CONSIGNE 1:
Répondez à ces questions d'après l'extrait d'homélie :
(a) Quel est le dénominateur commun de toutes les déclinaisons de la proclamation ?
(b) Dans quoi se complaisait-on au temps du romantisme, et dans quoi aujourd'hui ?
(c) Quelle phrase adressée à Adam et Ève est citée ?
CONSIGNE 2: Poursuivez l'extrait d'homélie à partir de sa dernière phrase.

EXTRAIT DU DOCUMENT:
* * *

Il ne nous est pas permis de juger le cœur d’un homme que Dieu seul connaît. L’auteur de cette proclamation a également eu sa part de souffrance dans la vie, et la souffrance unit au Christ peut-être plus que les invectives ne séparent de lui. La prière de Jésus sur la croix: « Père, pardonne-leur : car ils ne savent pas ce qu’ils font[5] », n’a pas été prononcée seulement pour ceux qui étaient présents ce jour-là sur le Calvaire!

Il me vient à l’esprit une image que j’ai parfois observée en direct (et qui, je l’espère, est devenue entre- temps une réalité pour l’auteur de cette proclamation !): un enfant en colère essaie de frapper son père au visage avec ses poings et ses griffes, jusqu’à ce que, à bout de forces, il tombe en pleurant dans les bras de celui-ci, qui le calme et le serre contre sa poitrine.

Ne jugeons pas, je le répète, la personne que Dieu seul connaît. En revanche, nous pouvons et devons juger de la suite donnée à sa proclamation. Qui a été déclinée de la manière la plus diverse et sous les noms les plus divers, jusqu’à devenir une mode, une atmosphère qui se respire dans les cercles intellectuels de l’Occident « post-moderne ». Le dénominateur commun de toutes ces diverses déclinaisons est le relativisme total dans tous les domaines : éthique, langage, philosophie, art et, bien sûr, religion. Rien n’est plus solide ; tout est liquide, voire vaporeux. Au temps du romantisme, on se complaisait dans la mélancolie, aujourd’hui dans le nihilisme.

Homélie de Son Éminence le Card. Raniero Cantalamessa le 7 avril 2023, capture

En tant que croyants, il est de notre devoir de montrer ce qui se cache derrière, ou sous, cette proclamation, à savoir la lueur d’une flamme ancienne, l’éruption soudaine d’un volcan qui ne s’est jamais éteint depuis le début du monde. Le drame humain a eu lui aussi son « prologue au ciel », dans cet « esprit de négation » qui n’a pas accepté d’exister dans la grâce d’un autre. Depuis, il ne fait que recruter des partisans à sa cause, au premier rang desquels les naïfs Adam et Eve : « Vous serez comme des dieux, connaissant le bien et le mal[6] ».

Pour l’homme moderne, tout cela ne semble qu’un mythe étiologique pour expliquer le mal dans le monde. Et – dans le sens positif que l’on donne aujourd’hui au mythe – c’est effectivement le cas ! Mais l’histoire, la littérature et notre propre expérience nous disent que derrière ce « mythe » se cache une vérité transcendante qu’aucun récit historique ou raisonnement philosophique ne pourrait nous transmettre.

* * *

DONNÉES SOURCES:
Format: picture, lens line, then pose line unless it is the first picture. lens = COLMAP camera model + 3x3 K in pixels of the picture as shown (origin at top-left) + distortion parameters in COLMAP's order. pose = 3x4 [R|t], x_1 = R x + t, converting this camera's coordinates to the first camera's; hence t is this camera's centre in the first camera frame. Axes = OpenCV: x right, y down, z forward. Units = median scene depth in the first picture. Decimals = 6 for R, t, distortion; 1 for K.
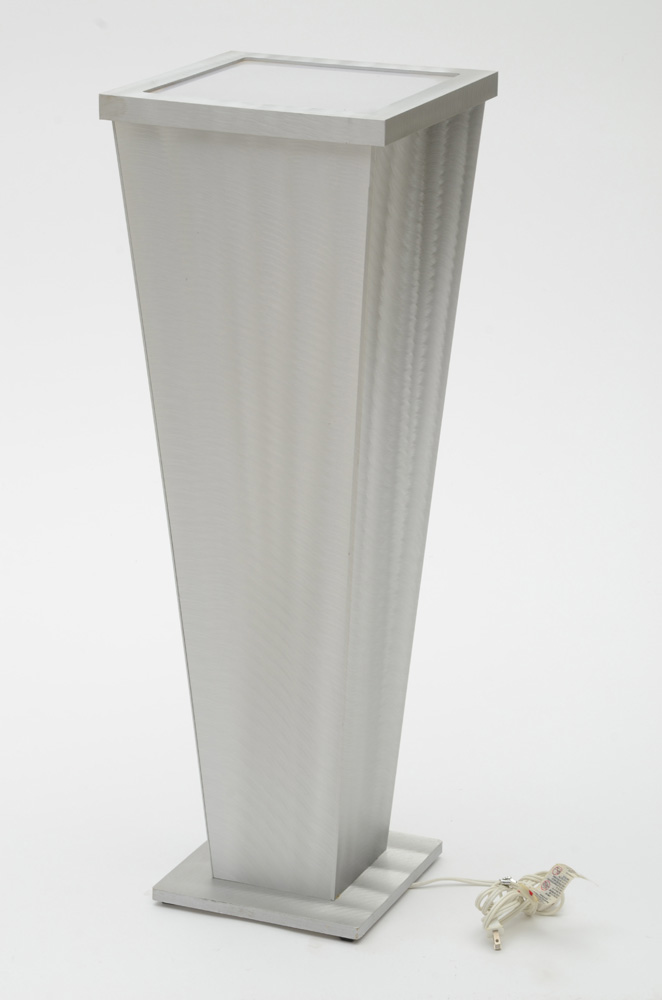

* * *

RÉPONSE 1:
(a) Le relativisme total dans tous les domaines : éthique, langage, philosophie, art et religion.
(b) Dans la mélancolie au temps du romantisme, dans le nihilisme aujourd'hui.
(c) « Vous serez comme des dieux, connaissant le bien et le mal ».

RÉPONSE 2:
Dieu connaît notre orgueil et il est venu à notre aide en s’humiliant, lui le premier, devant nous. Christ Jésus,

lui, de condition divine,

ne retient pas jalousement le rang qui l’égalait à Dieu. Mais il s’anéantit lui-même, prenant condition d’esclave, et devenant semblable aux hommes.

S’étant comporté comme un homme,

il s’humilia plus encore, obéissant jusqu’à la mort, et à la mort sur une croix ! [7]

« Dieu ? C’est nous qui l’avons tué : vous et moi ! » s’écria « l’homme fou ». Cette chose terrible s’est, en effet, réalisée une fois dans l’histoire de l’humanité, mais dans un sens bien différent de celui qu’il entendait. Car c’est vrai, frères et sœurs : c’est nous – vous et moi – qui avons tué Jésus de Nazareth. Il est mort pour nos péchés et pour ceux du monde entier (Jn 2,2)! Mais sa résurrection nous assure que ce chemin ne mène pas à la défaite, mais, grâce à notre repentance, il mène à cette « apothéose de la vie », cherchée en vain ailleurs.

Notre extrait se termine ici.